• _Work instructions_: Extract every line from the records below that contains the word "Stomach".

[Collected data]
◆ ◆ ◆ ◆
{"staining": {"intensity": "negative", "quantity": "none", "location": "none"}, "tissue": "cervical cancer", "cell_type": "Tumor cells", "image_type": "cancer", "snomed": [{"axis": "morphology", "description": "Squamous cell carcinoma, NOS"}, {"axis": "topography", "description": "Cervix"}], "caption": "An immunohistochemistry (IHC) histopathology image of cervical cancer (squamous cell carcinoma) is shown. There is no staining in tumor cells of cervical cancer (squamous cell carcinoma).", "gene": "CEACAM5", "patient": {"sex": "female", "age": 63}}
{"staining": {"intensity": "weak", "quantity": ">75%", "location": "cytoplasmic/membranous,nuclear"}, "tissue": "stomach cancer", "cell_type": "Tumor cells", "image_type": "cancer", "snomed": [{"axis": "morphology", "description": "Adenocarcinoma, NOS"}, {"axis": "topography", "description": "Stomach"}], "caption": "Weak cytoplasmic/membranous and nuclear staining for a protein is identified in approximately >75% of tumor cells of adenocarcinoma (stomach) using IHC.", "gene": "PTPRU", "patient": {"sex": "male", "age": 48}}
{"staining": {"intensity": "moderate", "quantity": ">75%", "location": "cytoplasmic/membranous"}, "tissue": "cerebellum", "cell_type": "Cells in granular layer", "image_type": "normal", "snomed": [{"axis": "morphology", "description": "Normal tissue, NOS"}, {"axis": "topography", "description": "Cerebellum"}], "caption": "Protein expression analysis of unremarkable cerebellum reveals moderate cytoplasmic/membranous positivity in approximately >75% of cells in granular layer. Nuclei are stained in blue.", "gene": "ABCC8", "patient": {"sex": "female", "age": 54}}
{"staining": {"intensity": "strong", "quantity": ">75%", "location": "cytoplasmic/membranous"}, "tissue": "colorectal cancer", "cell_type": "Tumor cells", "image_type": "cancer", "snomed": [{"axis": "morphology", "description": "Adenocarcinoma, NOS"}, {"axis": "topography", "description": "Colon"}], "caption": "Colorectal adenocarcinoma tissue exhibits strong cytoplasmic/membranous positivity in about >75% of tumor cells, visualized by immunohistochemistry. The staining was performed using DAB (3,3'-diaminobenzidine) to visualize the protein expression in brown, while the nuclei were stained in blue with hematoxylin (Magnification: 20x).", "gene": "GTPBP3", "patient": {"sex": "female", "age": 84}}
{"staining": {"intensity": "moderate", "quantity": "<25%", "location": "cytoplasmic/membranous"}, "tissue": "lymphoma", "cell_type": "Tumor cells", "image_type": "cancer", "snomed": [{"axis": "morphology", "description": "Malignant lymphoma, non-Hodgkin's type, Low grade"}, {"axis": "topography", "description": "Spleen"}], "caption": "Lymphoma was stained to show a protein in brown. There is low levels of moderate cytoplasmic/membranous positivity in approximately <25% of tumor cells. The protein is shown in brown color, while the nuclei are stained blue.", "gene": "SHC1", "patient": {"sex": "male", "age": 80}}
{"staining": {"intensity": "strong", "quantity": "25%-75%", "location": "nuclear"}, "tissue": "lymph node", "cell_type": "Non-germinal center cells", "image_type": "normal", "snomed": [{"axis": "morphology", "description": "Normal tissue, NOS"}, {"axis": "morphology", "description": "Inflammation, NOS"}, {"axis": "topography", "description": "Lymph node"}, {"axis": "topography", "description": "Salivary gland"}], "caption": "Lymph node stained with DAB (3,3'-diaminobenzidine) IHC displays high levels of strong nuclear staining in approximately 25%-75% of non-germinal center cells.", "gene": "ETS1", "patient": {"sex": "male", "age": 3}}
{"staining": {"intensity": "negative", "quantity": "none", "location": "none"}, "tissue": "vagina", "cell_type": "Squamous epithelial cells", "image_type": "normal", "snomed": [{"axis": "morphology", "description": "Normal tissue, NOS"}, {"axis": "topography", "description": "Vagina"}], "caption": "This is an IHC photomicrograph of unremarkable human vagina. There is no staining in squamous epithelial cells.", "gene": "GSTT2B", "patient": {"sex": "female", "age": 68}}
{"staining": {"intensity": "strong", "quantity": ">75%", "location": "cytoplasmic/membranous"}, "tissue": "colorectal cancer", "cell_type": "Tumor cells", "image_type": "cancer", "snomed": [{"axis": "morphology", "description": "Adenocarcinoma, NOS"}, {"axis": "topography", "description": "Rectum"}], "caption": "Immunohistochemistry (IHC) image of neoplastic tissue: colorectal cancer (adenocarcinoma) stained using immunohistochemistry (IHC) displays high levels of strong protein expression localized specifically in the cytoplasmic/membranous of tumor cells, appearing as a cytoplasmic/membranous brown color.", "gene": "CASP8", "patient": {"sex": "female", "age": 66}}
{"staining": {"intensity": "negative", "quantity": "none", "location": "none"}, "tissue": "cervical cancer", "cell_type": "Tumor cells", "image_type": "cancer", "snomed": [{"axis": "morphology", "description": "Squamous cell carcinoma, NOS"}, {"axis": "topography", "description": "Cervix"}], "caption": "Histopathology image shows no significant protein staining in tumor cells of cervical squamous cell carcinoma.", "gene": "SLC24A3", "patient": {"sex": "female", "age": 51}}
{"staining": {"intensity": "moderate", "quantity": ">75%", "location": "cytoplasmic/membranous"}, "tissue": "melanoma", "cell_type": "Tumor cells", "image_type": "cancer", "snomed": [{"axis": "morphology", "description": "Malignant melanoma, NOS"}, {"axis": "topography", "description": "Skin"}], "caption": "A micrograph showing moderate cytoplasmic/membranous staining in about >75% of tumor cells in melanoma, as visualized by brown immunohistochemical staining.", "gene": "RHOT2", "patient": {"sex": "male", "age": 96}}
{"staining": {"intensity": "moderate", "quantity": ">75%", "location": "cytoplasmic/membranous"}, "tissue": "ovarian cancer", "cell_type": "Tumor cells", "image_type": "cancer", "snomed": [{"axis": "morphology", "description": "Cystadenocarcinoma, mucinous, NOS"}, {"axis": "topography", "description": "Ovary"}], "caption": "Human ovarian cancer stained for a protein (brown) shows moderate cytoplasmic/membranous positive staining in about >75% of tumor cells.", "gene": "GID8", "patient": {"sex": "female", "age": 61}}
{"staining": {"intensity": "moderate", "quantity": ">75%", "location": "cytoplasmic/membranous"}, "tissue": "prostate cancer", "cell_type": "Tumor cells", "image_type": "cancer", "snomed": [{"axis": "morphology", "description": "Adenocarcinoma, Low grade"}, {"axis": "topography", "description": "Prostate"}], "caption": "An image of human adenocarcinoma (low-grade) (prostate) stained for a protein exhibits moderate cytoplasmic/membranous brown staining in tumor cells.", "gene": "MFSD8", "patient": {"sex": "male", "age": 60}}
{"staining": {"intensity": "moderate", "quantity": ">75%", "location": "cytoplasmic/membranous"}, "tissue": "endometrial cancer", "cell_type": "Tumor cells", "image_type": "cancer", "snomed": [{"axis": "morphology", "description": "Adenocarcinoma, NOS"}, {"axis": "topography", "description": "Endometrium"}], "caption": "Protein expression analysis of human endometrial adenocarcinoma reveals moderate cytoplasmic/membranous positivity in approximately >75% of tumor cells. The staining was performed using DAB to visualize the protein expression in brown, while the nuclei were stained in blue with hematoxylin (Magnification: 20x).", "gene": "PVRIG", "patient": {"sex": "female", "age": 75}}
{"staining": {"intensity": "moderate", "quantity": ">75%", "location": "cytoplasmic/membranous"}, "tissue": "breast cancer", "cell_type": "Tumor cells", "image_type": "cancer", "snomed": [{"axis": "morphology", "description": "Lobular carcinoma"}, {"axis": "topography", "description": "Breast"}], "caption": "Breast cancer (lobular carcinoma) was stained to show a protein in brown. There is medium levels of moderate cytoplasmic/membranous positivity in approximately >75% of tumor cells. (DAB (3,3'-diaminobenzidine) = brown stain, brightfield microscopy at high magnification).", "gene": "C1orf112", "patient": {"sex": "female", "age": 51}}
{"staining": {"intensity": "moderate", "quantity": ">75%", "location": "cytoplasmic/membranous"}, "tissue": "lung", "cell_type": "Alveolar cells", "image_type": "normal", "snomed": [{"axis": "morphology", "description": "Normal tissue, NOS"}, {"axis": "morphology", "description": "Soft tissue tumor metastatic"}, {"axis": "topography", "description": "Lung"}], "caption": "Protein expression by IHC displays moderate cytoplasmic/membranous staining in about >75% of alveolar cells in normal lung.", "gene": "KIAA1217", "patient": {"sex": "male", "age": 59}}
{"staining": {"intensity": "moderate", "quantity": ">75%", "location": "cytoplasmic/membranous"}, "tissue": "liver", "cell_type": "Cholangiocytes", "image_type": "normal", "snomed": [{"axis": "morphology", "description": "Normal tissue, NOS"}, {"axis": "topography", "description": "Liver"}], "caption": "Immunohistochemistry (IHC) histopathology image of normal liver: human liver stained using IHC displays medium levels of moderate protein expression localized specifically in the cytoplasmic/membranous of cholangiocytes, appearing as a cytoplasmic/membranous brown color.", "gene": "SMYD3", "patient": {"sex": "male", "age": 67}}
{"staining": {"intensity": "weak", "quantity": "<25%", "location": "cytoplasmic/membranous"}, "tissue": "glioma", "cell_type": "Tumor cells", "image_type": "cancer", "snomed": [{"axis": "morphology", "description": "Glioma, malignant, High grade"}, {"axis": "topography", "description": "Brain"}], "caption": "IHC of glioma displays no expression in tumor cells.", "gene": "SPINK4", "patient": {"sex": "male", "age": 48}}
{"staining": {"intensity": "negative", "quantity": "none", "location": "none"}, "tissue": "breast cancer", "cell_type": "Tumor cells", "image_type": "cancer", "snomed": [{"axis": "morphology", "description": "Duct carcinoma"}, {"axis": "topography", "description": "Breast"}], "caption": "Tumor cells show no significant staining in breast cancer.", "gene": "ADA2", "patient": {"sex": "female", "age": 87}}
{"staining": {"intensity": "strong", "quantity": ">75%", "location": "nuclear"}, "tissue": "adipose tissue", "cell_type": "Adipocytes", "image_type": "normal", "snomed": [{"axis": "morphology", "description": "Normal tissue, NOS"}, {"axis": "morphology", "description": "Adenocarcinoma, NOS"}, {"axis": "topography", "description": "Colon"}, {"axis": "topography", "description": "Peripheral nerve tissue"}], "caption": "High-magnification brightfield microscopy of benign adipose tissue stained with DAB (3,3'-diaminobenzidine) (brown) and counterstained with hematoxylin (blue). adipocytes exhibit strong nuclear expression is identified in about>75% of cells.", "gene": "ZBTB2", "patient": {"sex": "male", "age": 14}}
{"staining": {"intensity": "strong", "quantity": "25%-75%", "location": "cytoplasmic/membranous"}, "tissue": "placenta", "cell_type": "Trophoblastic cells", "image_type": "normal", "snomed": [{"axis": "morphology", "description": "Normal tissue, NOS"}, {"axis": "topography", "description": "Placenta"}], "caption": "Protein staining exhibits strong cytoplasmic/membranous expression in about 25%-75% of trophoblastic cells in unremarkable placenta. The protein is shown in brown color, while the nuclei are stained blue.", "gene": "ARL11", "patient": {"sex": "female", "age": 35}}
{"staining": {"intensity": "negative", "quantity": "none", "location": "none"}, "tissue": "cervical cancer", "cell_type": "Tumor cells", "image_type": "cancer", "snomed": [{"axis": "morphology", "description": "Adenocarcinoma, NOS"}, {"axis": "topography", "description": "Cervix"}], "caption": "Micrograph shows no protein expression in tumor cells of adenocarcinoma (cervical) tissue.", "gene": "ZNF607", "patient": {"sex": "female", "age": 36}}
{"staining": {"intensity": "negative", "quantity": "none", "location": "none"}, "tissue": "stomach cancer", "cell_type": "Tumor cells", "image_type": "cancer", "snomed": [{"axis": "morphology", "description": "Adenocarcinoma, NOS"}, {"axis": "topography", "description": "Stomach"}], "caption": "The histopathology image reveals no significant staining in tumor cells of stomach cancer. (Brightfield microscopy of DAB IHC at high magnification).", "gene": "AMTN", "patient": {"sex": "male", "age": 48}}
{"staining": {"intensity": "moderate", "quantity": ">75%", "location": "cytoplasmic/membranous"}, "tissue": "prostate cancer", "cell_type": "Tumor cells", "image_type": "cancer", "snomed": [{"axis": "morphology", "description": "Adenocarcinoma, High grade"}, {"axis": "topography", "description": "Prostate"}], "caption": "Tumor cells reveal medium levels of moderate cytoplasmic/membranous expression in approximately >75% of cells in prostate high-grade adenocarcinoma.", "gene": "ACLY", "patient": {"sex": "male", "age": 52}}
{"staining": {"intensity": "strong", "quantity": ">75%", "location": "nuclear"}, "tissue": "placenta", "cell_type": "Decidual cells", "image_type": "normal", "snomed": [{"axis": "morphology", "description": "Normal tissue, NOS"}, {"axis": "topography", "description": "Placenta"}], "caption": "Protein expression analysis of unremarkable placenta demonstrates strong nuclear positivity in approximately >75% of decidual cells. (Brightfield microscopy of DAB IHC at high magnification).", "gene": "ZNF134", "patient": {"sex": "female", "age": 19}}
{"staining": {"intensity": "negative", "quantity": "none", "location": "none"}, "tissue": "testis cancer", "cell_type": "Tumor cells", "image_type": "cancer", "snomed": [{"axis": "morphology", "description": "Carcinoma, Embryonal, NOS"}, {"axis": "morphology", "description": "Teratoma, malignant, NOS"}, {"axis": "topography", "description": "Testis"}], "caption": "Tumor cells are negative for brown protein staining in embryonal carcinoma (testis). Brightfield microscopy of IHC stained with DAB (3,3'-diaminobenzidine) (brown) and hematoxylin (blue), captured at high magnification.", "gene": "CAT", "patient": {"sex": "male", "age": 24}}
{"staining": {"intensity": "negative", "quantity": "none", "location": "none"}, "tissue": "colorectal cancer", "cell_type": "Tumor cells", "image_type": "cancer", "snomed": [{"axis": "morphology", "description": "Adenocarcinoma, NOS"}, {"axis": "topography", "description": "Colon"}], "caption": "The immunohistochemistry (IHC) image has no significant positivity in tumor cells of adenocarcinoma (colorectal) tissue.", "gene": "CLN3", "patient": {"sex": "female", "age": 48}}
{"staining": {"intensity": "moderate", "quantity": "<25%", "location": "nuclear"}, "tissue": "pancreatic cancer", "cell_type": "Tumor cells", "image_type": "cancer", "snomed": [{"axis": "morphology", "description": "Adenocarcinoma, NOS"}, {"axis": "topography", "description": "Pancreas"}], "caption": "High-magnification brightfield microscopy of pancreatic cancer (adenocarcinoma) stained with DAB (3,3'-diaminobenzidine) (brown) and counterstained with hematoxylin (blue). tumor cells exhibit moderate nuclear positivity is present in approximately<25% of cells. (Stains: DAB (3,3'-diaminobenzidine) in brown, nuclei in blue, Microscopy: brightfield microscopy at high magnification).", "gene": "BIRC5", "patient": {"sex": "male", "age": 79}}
◆ ◆ ◆ ◆
• _Written answer_:
{"staining": {"intensity": "weak", "quantity": ">75%", "location": "cytoplasmic/membranous,nuclear"}, "tissue": "stomach cancer", "cell_type": "Tumor cells", "image_type": "cancer", "snomed": [{"axis": "morphology", "description": "Adenocarcinoma, NOS"}, {"axis": "topography", "description": "Stomach"}], "caption": "Weak cytoplasmic/membranous and nuclear staining for a protein is identified in approximately >75% of tumor cells of adenocarcinoma (stomach) using IHC.", "gene": "PTPRU", "patient": {"sex": "male", "age": 48}}
{"staining": {"intensity": "negative", "quantity": "none", "location": "none"}, "tissue": "stomach cancer", "cell_type": "Tumor cells", "image_type": "cancer", "snomed": [{"axis": "morphology", "description": "Adenocarcinoma, NOS"}, {"axis": "topography", "description": "Stomach"}], "caption": "The histopathology image reveals no significant staining in tumor cells of stomach cancer. (Brightfield microscopy of DAB IHC at high magnification).", "gene": "AMTN", "patient": {"sex": "male", "age": 48}}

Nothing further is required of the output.